◆ INSTRUCTIONS FOR THE TASK ◆
Return every line of the records below unchanged, character for character, from the first record through the last.

◆ SUPPLIED MATERIAL ◆

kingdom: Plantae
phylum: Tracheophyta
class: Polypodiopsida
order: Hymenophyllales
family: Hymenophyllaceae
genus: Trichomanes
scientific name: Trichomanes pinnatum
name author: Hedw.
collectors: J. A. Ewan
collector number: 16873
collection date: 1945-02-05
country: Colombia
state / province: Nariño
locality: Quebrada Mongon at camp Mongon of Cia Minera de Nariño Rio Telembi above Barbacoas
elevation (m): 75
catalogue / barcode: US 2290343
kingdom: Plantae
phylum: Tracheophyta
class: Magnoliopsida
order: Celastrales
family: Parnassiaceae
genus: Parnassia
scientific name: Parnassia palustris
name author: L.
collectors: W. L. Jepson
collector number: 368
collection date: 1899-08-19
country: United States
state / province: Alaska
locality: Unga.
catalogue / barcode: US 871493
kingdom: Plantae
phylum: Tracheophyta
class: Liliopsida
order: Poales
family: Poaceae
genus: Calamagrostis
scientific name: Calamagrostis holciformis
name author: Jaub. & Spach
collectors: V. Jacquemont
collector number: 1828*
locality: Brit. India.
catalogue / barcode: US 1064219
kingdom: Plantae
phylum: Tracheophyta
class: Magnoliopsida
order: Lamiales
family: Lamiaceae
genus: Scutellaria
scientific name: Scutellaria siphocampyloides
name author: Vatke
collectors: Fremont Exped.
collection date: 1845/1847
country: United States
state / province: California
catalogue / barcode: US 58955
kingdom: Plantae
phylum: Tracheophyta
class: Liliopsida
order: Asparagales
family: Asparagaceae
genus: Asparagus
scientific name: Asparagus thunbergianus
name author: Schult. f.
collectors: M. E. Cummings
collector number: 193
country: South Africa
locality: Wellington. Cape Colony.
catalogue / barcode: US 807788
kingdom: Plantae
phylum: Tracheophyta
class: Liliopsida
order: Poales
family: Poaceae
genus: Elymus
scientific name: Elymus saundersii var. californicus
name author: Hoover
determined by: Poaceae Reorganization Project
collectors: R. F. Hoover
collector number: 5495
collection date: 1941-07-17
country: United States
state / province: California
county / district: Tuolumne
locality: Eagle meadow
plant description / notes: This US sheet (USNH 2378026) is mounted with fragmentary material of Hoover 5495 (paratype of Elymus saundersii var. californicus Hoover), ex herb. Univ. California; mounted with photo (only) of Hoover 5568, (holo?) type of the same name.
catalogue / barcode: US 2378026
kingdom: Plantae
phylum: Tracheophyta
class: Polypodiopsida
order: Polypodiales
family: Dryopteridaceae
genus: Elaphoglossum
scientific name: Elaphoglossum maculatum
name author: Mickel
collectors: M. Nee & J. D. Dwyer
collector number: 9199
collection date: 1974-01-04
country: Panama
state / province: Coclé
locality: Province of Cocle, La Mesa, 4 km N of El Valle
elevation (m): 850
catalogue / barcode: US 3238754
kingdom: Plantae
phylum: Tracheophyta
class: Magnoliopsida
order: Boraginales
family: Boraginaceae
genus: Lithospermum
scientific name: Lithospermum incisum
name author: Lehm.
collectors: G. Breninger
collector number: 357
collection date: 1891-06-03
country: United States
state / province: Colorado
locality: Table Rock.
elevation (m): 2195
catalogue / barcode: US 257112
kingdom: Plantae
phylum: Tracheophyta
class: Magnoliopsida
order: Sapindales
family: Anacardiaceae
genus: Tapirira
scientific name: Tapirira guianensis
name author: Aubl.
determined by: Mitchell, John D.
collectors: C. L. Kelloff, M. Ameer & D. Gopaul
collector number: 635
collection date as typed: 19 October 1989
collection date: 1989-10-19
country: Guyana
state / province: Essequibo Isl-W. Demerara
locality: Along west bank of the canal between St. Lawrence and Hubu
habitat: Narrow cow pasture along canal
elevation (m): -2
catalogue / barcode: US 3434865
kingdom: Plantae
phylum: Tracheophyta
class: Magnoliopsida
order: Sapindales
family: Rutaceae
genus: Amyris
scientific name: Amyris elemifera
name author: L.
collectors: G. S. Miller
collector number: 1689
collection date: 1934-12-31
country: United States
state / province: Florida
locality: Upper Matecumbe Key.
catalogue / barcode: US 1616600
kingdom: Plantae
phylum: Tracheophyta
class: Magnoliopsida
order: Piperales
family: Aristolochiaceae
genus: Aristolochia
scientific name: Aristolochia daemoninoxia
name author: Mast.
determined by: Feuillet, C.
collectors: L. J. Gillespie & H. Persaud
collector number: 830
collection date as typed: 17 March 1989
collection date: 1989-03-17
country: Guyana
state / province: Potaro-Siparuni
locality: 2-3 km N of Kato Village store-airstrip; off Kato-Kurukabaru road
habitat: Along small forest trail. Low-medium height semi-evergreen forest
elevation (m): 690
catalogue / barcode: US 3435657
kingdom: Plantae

◆ COMPLETED TASK ◆
kingdom: Plantae
phylum: Tracheophyta
class: Polypodiopsida
order: Hymenophyllales
family: Hymenophyllaceae
genus: Trichomanes
scientific name: Trichomanes pinnatum
name author: Hedw.
collectors: J. A. Ewan
collector number: 16873
collection date: 1945-02-05
country: Colombia
state / province: Nariño
locality: Quebrada Mongon at camp Mongon of Cia Minera de Nariño Rio Telembi above Barbacoas
elevation (m): 75
catalogue / barcode: US 2290343
kingdom: Plantae
phylum: Tracheophyta
class: Magnoliopsida
order: Celastrales
family: Parnassiaceae
genus: Parnassia
scientific name: Parnassia palustris
name author: L.
collectors: W. L. Jepson
collector number: 368
collection date: 1899-08-19
country: United States
state / province: Alaska
locality: Unga.
catalogue / barcode: US 871493
kingdom: Plantae
phylum: Tracheophyta
class: Liliopsida
order: Poales
family: Poaceae
genus: Calamagrostis
scientific name: Calamagrostis holciformis
name author: Jaub. & Spach
collectors: V. Jacquemont
collector number: 1828*
locality: Brit. India.
catalogue / barcode: US 1064219
kingdom: Plantae
phylum: Tracheophyta
class: Magnoliopsida
order: Lamiales
family: Lamiaceae
genus: Scutellaria
scientific name: Scutellaria siphocampyloides
name author: Vatke
collectors: Fremont Exped.
collection date: 1845/1847
country: United States
state / province: California
catalogue / barcode: US 58955
kingdom: Plantae
phylum: Tracheophyta
class: Liliopsida
order: Asparagales
family: Asparagaceae
genus: Asparagus
scientific name: Asparagus thunbergianus
name author: Schult. f.
collectors: M. E. Cummings
collector number: 193
country: South Africa
locality: Wellington. Cape Colony.
catalogue / barcode: US 807788
kingdom: Plantae
phylum: Tracheophyta
class: Liliopsida
order: Poales
family: Poaceae
genus: Elymus
scientific name: Elymus saundersii var. californicus
name author: Hoover
determined by: Poaceae Reorganization Project
collectors: R. F. Hoover
collector number: 5495
collection date: 1941-07-17
country: United States
state / province: California
county / district: Tuolumne
locality: Eagle meadow
plant description / notes: This US sheet (USNH 2378026) is mounted with fragmentary material of Hoover 5495 (paratype of Elymus saundersii var. californicus Hoover), ex herb. Univ. California; mounted with photo (only) of Hoover 5568, (holo?) type of the same name.
catalogue / barcode: US 2378026
kingdom: Plantae
phylum: Tracheophyta
class: Polypodiopsida
order: Polypodiales
family: Dryopteridaceae
genus: Elaphoglossum
scientific name: Elaphoglossum maculatum
name author: Mickel
collectors: M. Nee & J. D. Dwyer
collector number: 9199
collection date: 1974-01-04
country: Panama
state / province: Coclé
locality: Province of Cocle, La Mesa, 4 km N of El Valle
elevation (m): 850
catalogue / barcode: US 3238754
kingdom: Plantae
phylum: Tracheophyta
class: Magnoliopsida
order: Boraginales
family: Boraginaceae
genus: Lithospermum
scientific name: Lithospermum incisum
name author: Lehm.
collectors: G. Breninger
collector number: 357
collection date: 1891-06-03
country: United States
state / province: Colorado
locality: Table Rock.
elevation (m): 2195
catalogue / barcode: US 257112
kingdom: Plantae
phylum: Tracheophyta
class: Magnoliopsida
order: Sapindales
family: Anacardiaceae
genus: Tapirira
scientific name: Tapirira guianensis
name author: Aubl.
determined by: Mitchell, John D.
collectors: C. L. Kelloff, M. Ameer & D. Gopaul
collector number: 635
collection date as typed: 19 October 1989
collection date: 1989-10-19
country: Guyana
state / province: Essequibo Isl-W. Demerara
locality: Along west bank of the canal between St. Lawrence and Hubu
habitat: Narrow cow pasture along canal
elevation (m): -2
catalogue / barcode: US 3434865
kingdom: Plantae
phylum: Tracheophyta
class: Magnoliopsida
order: Sapindales
family: Rutaceae
genus: Amyris
scientific name: Amyris elemifera
name author: L.
collectors: G. S. Miller
collector number: 1689
collection date: 1934-12-31
country: United States
state / province: Florida
locality: Upper Matecumbe Key.
catalogue / barcode: US 1616600
kingdom: Plantae
phylum: Tracheophyta
class: Magnoliopsida
order: Piperales
family: Aristolochiaceae
genus: Aristolochia
scientific name: Aristolochia daemoninoxia
name author: Mast.
determined by: Feuillet, C.
collectors: L. J. Gillespie & H. Persaud
collector number: 830
collection date as typed: 17 March 1989
collection date: 1989-03-17
country: Guyana
state / province: Potaro-Siparuni
locality: 2-3 km N of Kato Village store-airstrip; off Kato-Kurukabaru road
habitat: Along small forest trail. Low-medium height semi-evergreen forest
elevation (m): 690
catalogue / barcode: US 3435657
kingdom: Plantae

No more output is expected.